04 Haziran 2016 21:51

Doğu Afrika gezisini tamamlayarak dün akşam saatlerinde yurda dönen Cumhurbaşkanı Recep Tayyip Erdoğan, bugünkü programı kapsamında 3. konuşmasını Marmara Üniversitesi İlahiyat Fakültesi'nin mezuniyet töreninde yaptı. Diploma tartışmalarına değinen Erdoğan, üniversitenin rektörü Mehmet Emin Arat'a çağrı yaparak "Bugünlerde diploması var mı yok mu diye tartışma başlattılar. Arşivden çıkart şunları yayınlayacak mısın ne yapacaksınız yapın da zaten benim söylediklerime inanmıyorlar belki rektör açıklarsa inanırlar. Okulumuz zaten gereken açıklamayı yaptı" dedi

Erdoğan, "Kişisel hikayem, mücadele edildiği zaman nerelere gelineceğinin örneğidir. Tayyip Erdoğan'ın Kasımpaşa'nın dar sokaklarından çıkıp ülkenin başına gelmesi eleştirilecek değil, takdir edilmesi gereken bir şeydir" ifadelerini kullandı.

3 çocuk önerisini yenileyen Erdoğan, "Ben demiyorum, Rabbim öyle istiyor" diye konuştu.

Cumhurbaşkanı Erdoğan'ın konuşmasından satırbaşları şöyle:

"4 evladımın 4'ü de imam hatip mezunu. Oğullarım kat sayıyla, kızlarım hem baş örtüsü hem de kat sayıyla mücadele verdiler. Okuyamadılar Türkiye'de, niye okuyamadılar? Gittiler yurt dışında okudular. Bu ülke, 28 Şubat geçirdi. İmam hatip okullarını kapattılar, dediler ki 'Sizin bir kat sayı çarpanınız olacak. Olay baş örtüsüyle bitmiyor. Sizden olsa olsa mutfakta kap yıkayıcısı, tarlada sürücü olur. Sen avukat, doktor olmayacaksın' dediler. Aynı şeyi erkek evlatlarımız için yaptılar. İstersen Boğaziçi'ni Harvard'ı tuttur. Oraya katsayı çarpanını -2 çarpanıyla koymuş. Şimdi hamd olsun 60 binken şu an 1 milyon 200 bin imam hatip öğrencisi var.

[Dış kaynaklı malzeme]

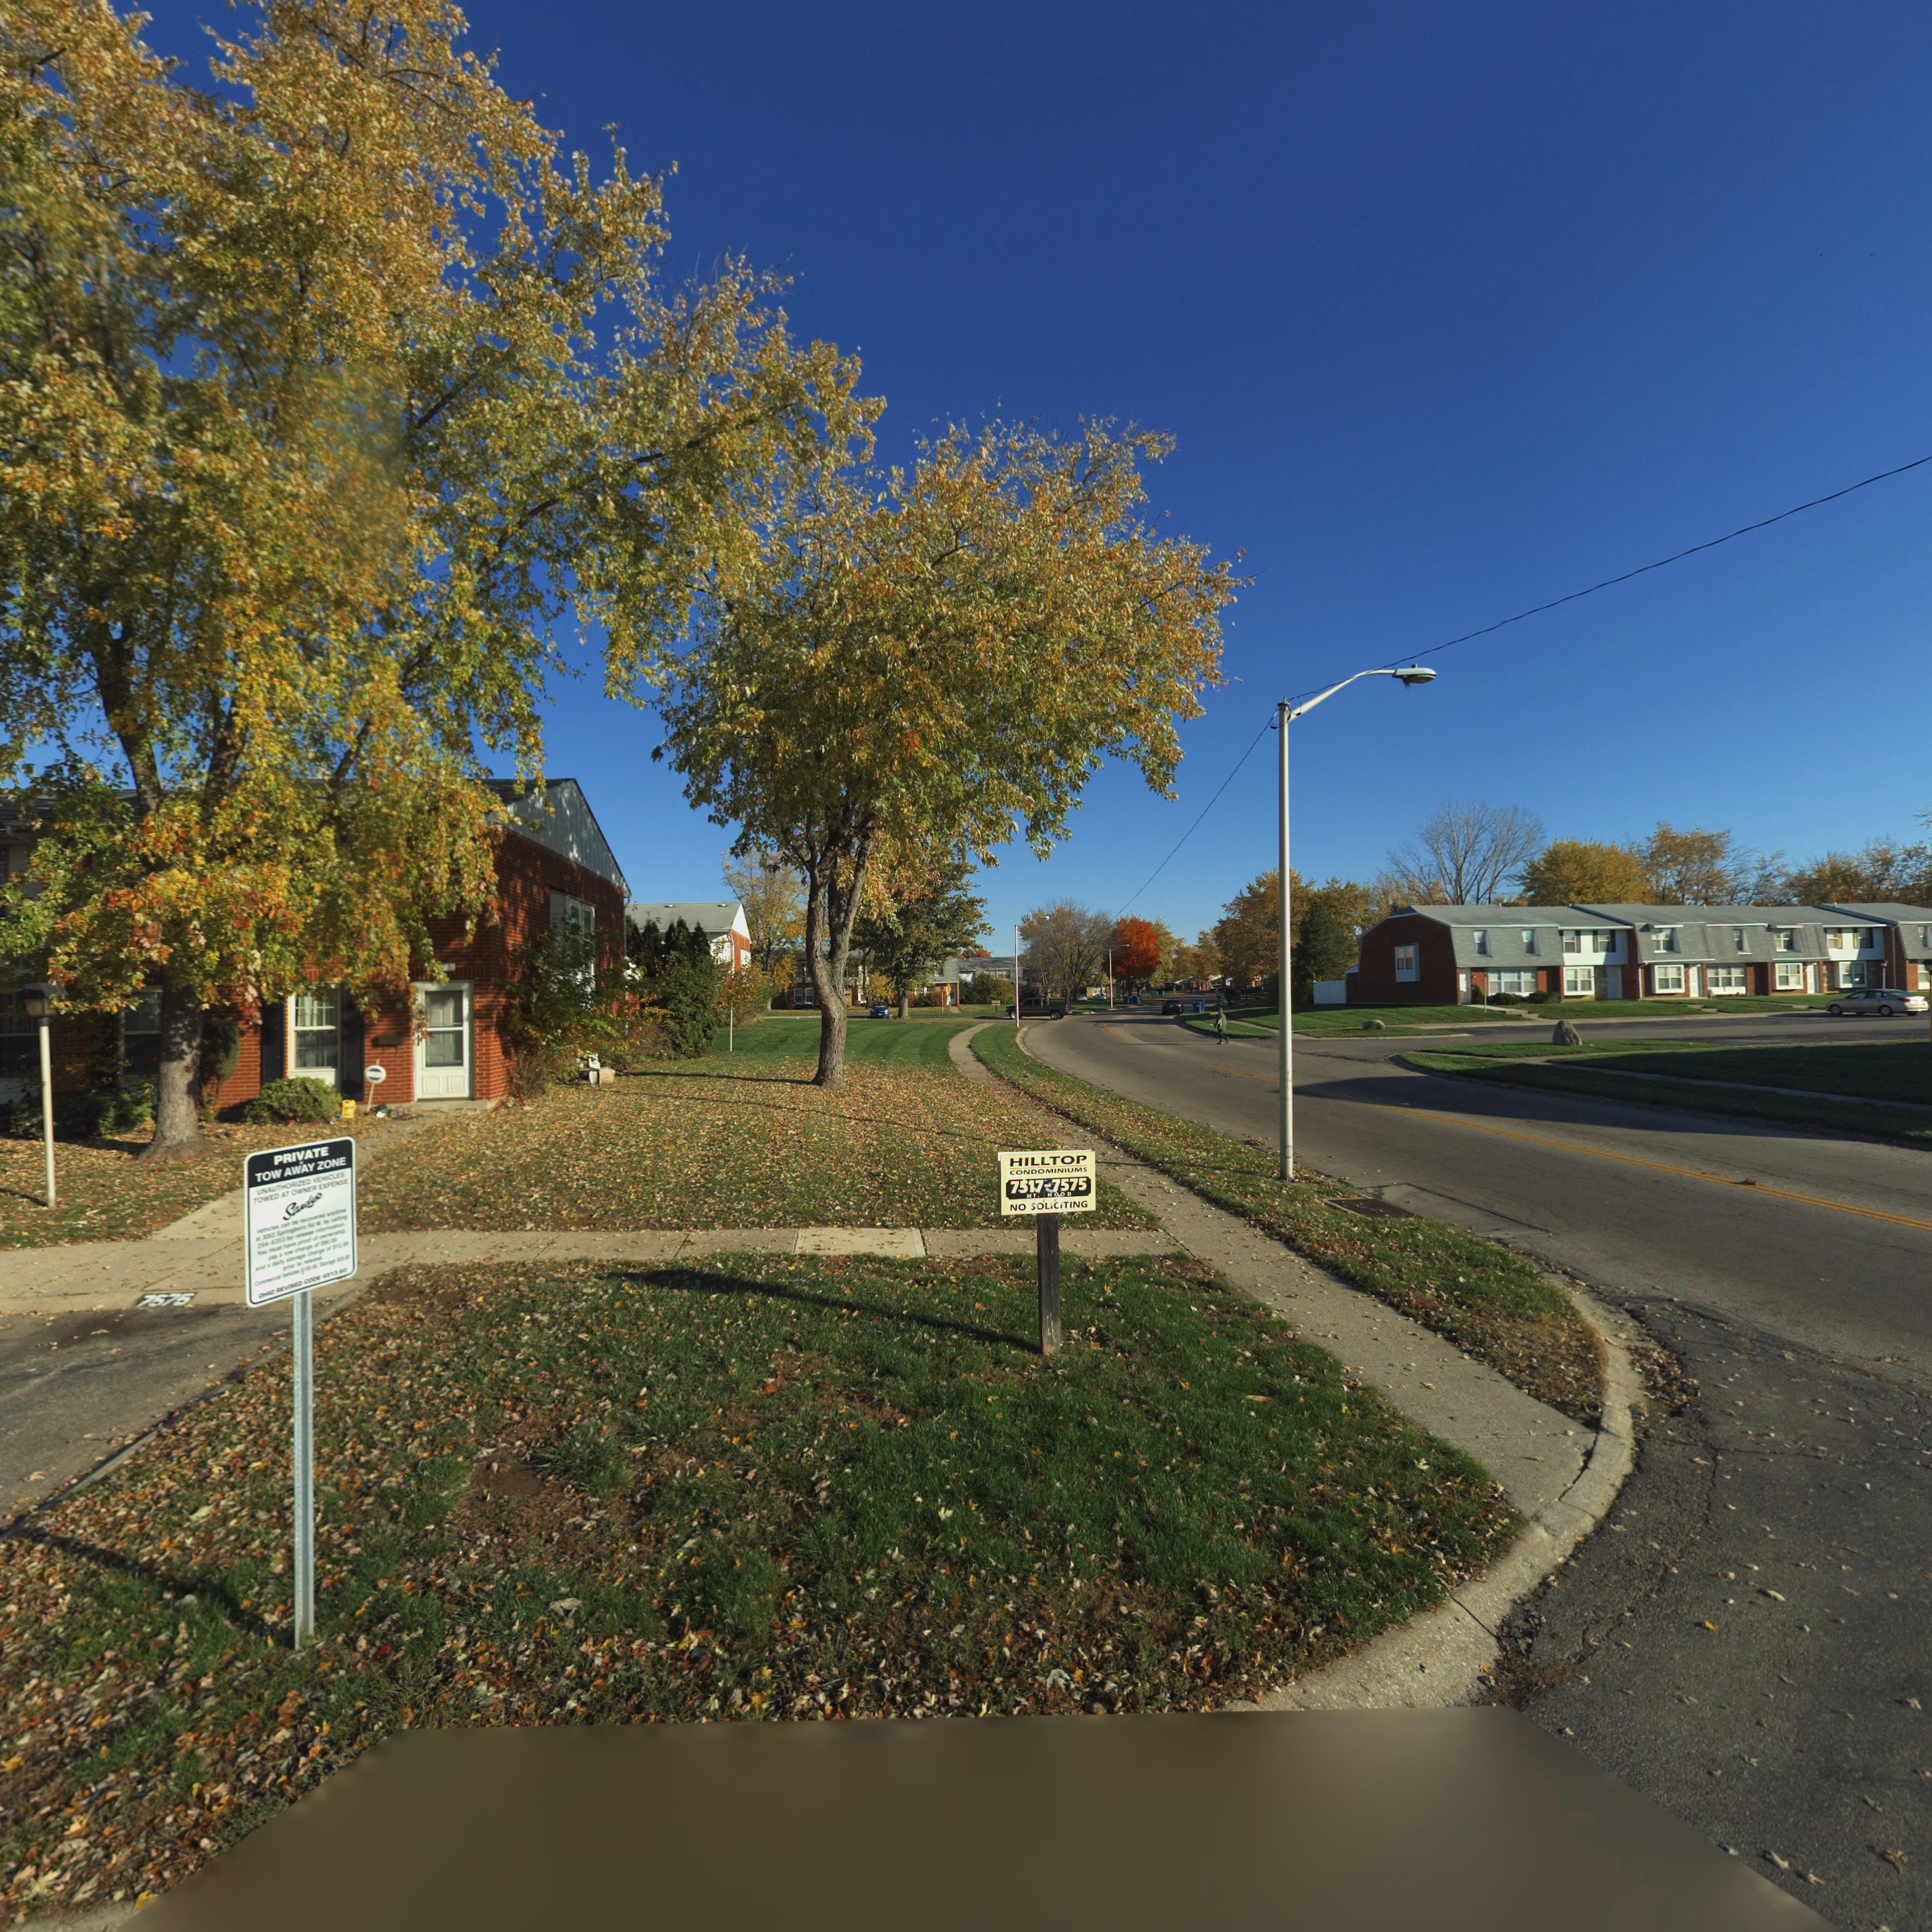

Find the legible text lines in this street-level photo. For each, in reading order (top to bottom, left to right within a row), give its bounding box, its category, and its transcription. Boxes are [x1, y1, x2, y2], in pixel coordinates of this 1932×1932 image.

[252, 1154, 347, 1184] None: TOW AWAY ZONE
[270, 1144, 330, 1167] None: PRIVATE
[1007, 1153, 1086, 1169] None: HILLTOP
[1008, 1166, 1087, 1176] None: CONDOMINIUMS
[251, 1178, 349, 1206] None: TOWED AT OWNER EXPENSE
[255, 1169, 346, 1196] None: UNAUTHORIZED VEHICLES
[1006, 1176, 1087, 1195] None: 7517-7575
[1024, 1190, 1073, 1198] None: MT. HOOD
[1008, 1200, 1088, 1211] None: NO SOLICITING
[256, 1265, 348, 1300] None: OHIO REVISED C*** **** **
[134, 1291, 198, 1310] StreetNumber: 7575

"Bunların hepsi aşıldı, aşılıyor. Çünkü bunların üzerinde çok mazlum ahı var. O ikna odalarında, o zulmü yapanlar nerede? Soruyorum size. Hepsi kayıp. Ama o zulmettikleri haklarını aldılar ve şu anda yola devam ediyor. İşte bütün bu zor şartlardan sonra ben de siyasetin içerisinde kat ettiğim mesafeyle İstanbul gibi bir şehre belediye başkanlığı yaptım. 12 yıl başbakanlık görevinde bulundum, şu an cumhurbaşkanıyım. Evet, takdir-i ilahi ama emeğimin ürünü. Kişisel hikayem, mücadele edildiği zaman nerelere gelineceğinin örneğidir. Tayyip Erdoğan'ın Kasımpaşa'nın dar sokaklarından çıkıp ülkenin başına gelmesi eleştirilecek değil, takdir edilmesi gereken bir şeydir.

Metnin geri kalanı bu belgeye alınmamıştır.